Timaj:
How is it that you differentiate between the "real" and the "perceived"? What we know is what we perceive, that is as real as we can get... there are, after all, different arrays of color (ultraviolet etc) that humans cannot see, which are just as real as the spectrum that humans can see. The comparison with the camera would be interesting to dissect, since cameras were thought to somewhat "replace" artists because of the camera's ability to instantly replicate a scene, and yet that haystack painting that took several distances into account, and which didn't look very real at all, was supposed to be imitating a camera? That's almost paradoxical...
Brittany:
About the painting of the 'dream seconds before waking up', you would tell us that the tigers looked like the bee, and that the gun represented a bee sting, and that the multi-joined elephant represented desire... but all of that was present in the painting anyway. There was still a pomegranate with a bee around it, there was still a woman in a position that would probably suggest desire, and these things are all much clearer a symbol than the symbols themselves. So then what is the point of the symbols?

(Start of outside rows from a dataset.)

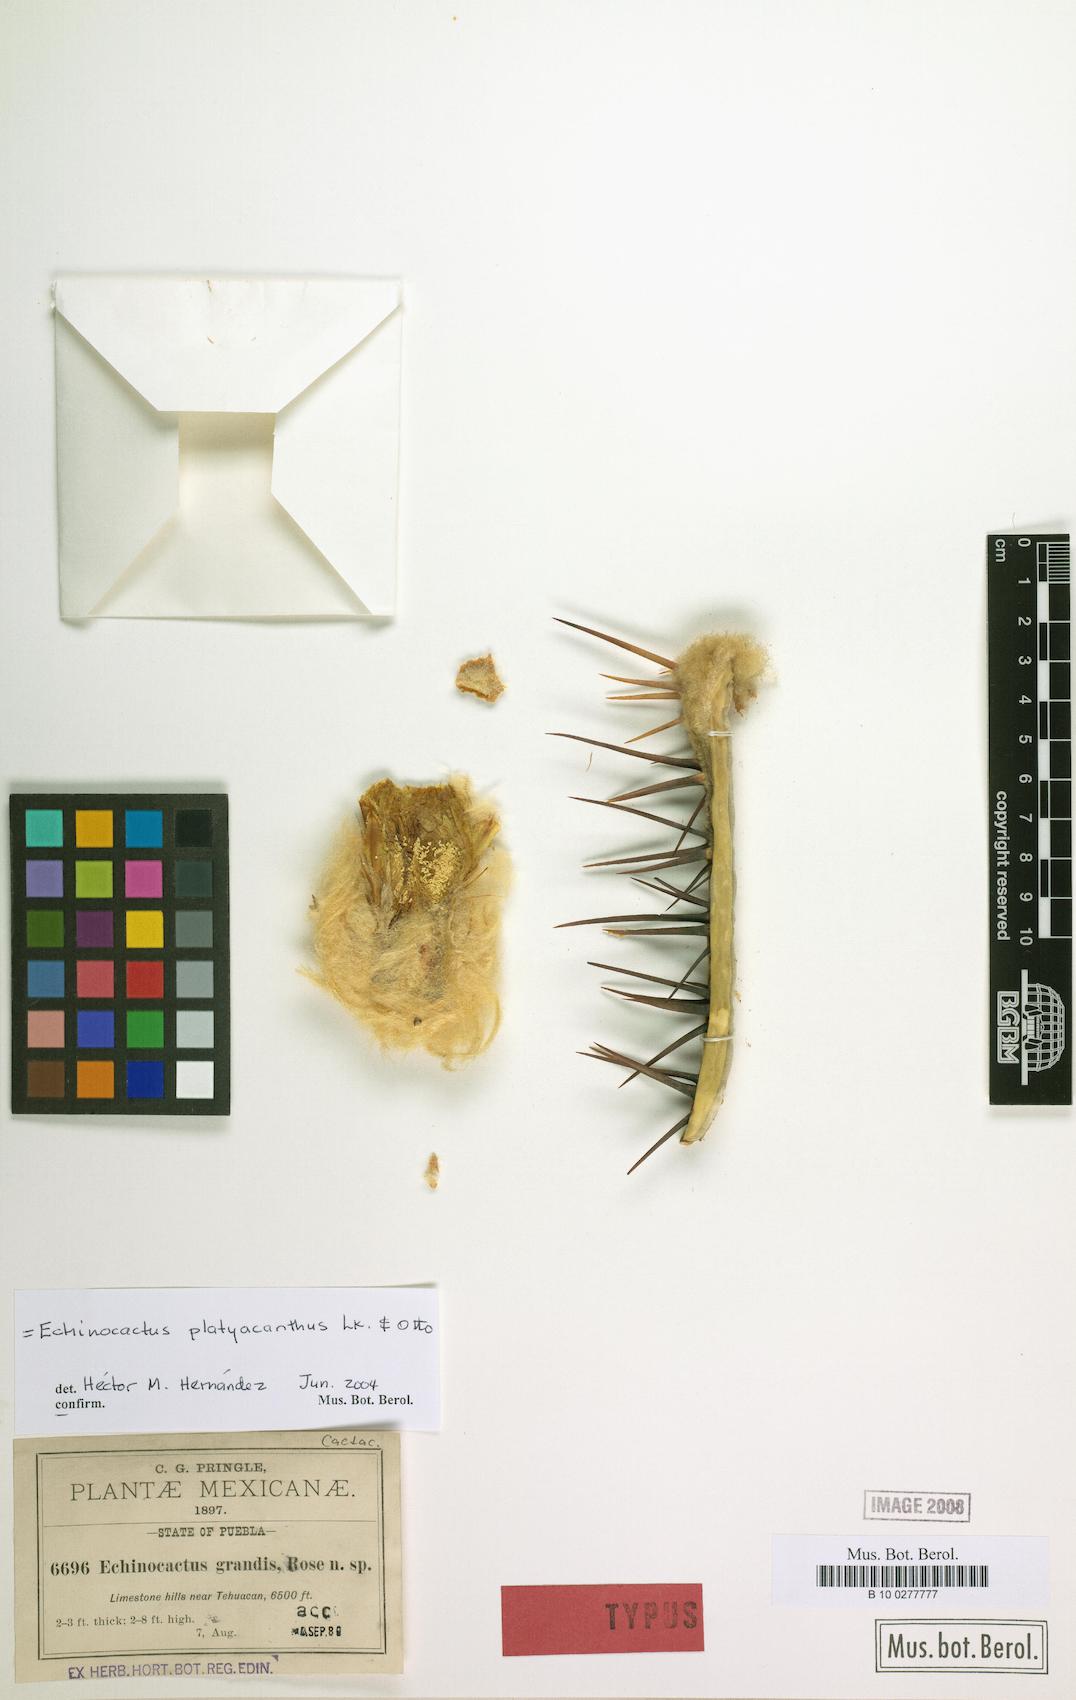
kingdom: Plantae
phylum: Tracheophyta
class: Magnoliopsida
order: Caryophyllales
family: Cactaceae
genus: Echinocactus
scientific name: Echinocactus platyacanthus
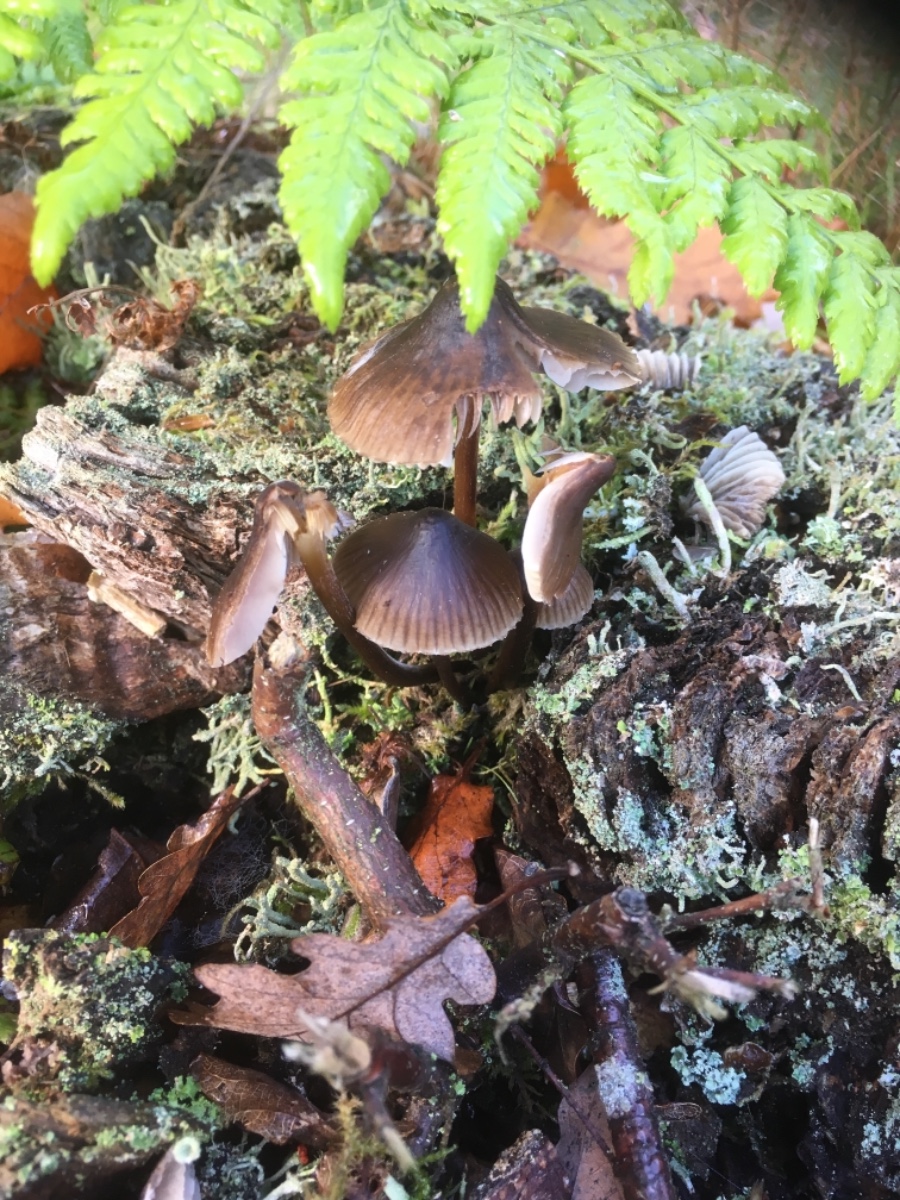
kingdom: Fungi
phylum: Basidiomycota
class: Agaricomycetes
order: Agaricales
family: Mycenaceae
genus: Mycena
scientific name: Mycena inclinata
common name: nikkende huesvamp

What relevance does the title actually have to some more complicated reality of surrealist art? Does the arbitrariness of the symbols' presence merely demonstrate how loose connections in our brain can manifest in an instant? Does this focus on arbitrariness take away from any meaning the piece might otherwise have?
Jazzmin:
I had always believed that, in closer knit underground communities anyway, graffitti art was a marker of the artist's presence, rather than serving the artist as a way to express their opinion under the veil of anonymity. Take Basquiat for example, he had a style that was unmistakably his own. As for commissioned pieces, is the artist still anonymous? If it's legal, then the artist can paint in broad daylight... actually I think I remember you saying that some artists didn't like doing commissioned pieces. Speaking about legality of pieces, does the artist really care if their piece gets painted over, if they know they don't have a legal right to paint in that spot? Does the temporary existence of such large, striking murals actually affect the art in a positive way (other than to serve as a thrill to the artist)?